Pengurus TQN Al Utsmaniyyah, Ustaz Tajul Muluk mengingatkan, itu tidak cuma menimpa pebisnis besar. Sebab, orang-orang kecil bisa pula terjebak perilaku curang, sehingga Al Muthaffif memiliki makna ganda, dan ancamannya neraka wail.
"Jadi, bukan perilaku spiritual saja, tapi juga yang berkaitan dengan ekonomi atau dagang," kata Tajul dalam Kajian Tafsir yang digelar Takmir Masjid Ulil Albab Universitas Islam Indonesia (UII) di Masjid Ulil Albab UII, Selasa (12/7/2022).
Ia menjelaskan, ancaman dan peringatan yang ada di Alquran bukan cuma diberikan kepada orang-orang yang soleh, tapi ancaman tersebut berlaku kepada masyarakat umum. Termasuk, ke ranah pekerjaan umum yang sehari-hari dilakukan masyarakat.
Ancaman siksaan Allah bukan hanya yang soleh, tapi ranah-ranah jasa. Sepanjang orang itu merupakan orang yang curang, maka ganjarannya sama. Apalagi, ketika pedagang kecil, mungkin korban justru tidak sebanyak pebisnis-pebisnis besar.
"Tapi, perlu diingat, semakin banyak korbannya semakin luas wilayah obyek penipuannya, dosanya semakin besar," ujar Tajul.

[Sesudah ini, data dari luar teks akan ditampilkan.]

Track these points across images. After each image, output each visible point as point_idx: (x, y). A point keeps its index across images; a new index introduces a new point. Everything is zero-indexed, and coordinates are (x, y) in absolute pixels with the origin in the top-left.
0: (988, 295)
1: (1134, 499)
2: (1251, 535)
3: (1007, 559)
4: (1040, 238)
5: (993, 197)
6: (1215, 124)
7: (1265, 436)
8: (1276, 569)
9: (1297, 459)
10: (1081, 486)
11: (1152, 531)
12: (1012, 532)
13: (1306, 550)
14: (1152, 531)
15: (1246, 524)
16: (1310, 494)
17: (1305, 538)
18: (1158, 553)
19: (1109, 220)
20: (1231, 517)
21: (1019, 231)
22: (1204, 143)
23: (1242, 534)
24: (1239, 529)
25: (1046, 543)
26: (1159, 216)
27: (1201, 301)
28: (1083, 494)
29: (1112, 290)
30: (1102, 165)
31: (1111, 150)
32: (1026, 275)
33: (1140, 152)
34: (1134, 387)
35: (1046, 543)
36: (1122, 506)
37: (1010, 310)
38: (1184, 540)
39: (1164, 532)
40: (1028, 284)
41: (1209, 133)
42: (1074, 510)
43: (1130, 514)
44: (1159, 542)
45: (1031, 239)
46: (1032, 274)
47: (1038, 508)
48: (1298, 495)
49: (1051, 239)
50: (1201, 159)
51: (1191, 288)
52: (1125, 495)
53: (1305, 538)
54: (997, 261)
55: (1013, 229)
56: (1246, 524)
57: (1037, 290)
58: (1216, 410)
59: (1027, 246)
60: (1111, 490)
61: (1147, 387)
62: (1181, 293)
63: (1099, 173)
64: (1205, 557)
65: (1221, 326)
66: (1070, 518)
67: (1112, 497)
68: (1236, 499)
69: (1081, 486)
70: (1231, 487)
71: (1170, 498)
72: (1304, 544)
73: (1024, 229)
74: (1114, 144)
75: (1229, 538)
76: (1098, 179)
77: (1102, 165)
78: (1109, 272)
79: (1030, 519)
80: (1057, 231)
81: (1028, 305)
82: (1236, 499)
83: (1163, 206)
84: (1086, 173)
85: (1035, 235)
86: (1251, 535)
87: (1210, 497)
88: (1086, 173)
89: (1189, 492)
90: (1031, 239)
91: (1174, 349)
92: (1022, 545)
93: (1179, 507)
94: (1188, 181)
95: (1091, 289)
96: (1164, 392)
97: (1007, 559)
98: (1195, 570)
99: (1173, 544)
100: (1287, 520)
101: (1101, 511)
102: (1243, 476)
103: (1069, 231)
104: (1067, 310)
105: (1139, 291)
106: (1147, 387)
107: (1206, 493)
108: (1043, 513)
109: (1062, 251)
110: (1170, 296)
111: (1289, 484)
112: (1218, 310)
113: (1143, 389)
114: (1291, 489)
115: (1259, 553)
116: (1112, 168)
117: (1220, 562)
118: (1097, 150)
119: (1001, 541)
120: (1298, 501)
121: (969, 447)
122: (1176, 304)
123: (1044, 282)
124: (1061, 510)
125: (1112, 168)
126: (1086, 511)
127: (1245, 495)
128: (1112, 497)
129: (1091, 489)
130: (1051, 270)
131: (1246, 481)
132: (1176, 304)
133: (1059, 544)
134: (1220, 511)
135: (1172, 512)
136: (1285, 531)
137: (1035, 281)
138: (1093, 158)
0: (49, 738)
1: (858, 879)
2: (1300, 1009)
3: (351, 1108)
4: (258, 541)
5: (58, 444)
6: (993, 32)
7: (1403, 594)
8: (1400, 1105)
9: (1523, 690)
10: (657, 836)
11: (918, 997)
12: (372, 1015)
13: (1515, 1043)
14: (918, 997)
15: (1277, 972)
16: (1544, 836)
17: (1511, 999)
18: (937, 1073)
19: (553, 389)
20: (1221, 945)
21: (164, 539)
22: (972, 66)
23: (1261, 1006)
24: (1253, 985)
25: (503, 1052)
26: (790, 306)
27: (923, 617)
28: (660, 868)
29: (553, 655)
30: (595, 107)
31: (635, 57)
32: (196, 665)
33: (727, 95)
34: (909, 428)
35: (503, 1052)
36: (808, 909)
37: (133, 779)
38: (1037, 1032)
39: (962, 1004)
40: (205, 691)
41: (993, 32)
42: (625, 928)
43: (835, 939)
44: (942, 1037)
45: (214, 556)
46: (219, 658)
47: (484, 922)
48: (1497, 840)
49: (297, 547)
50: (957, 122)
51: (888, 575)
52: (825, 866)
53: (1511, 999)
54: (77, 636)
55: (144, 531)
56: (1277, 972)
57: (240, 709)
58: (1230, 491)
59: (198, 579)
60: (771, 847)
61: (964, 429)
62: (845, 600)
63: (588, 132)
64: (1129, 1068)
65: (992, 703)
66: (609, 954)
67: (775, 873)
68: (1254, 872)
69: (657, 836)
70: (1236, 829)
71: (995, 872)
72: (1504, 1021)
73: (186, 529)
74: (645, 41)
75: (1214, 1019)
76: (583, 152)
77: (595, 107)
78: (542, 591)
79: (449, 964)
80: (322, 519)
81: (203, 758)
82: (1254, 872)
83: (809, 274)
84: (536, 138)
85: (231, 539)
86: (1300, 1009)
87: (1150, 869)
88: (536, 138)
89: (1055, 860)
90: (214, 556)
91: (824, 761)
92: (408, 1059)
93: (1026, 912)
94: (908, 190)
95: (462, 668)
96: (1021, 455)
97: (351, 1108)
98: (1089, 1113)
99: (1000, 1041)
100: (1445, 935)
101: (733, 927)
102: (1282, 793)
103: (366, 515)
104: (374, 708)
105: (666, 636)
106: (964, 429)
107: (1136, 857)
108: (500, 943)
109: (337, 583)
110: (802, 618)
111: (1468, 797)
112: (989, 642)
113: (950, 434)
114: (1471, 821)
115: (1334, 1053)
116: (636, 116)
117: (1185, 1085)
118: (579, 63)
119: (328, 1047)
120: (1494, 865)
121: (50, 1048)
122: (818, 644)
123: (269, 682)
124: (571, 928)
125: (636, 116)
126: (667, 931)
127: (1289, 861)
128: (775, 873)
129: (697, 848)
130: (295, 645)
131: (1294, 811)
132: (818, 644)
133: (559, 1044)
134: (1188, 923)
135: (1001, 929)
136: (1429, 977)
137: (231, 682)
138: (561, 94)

Merefleksi periode Nabi Muhammad SAW, perilaku berbuat curang nyatanya telah ada dalam masyarakat saat itu. Salah satu tokoh tersebut yaitu Abu Juhainah, dikenal sebagai pedagang yang licik karena sering mengurangi takaran barang konsumennya.
Pada zaman Nabi Muhammad, Abu Juhainah merupakan tokoh yang sangat dikenal atas kecurangan dalam berdagang. Karenanya, ketika kita hari ini ingin cepat menjadi kaya dengan cara seperti itu, bisa dibilang kita penjelmaan dari Abu Juhainah.
Terakhir, ia mengingatkan, masih ada lebih banyak praktek gelap lainnya yang sangat sering diterapkan saat bertransaksi. Karenanya, Tajul mengimbau untuk tidak terjerumus ke praktek-praktek yang merugikan umat dan merusak mashlahah.
Muthoffif, lanjut Tajul, merupakan kecurangan yang spesifik. Kalau kita tarik ke dunia perdagangan ada istilah jual beli yang fasik. Muthaffif itu bagian besar bandar penipu, salah satu bagian di rumah besarnya yaitu mengurangi timbangan.
"Contoh lain itu beli barang di foto bagus mengkilat, begitu datang ternyata jelek. Kita harus hati-hati jangan sampai kita yang berperilaku demikian," ujar Tajul.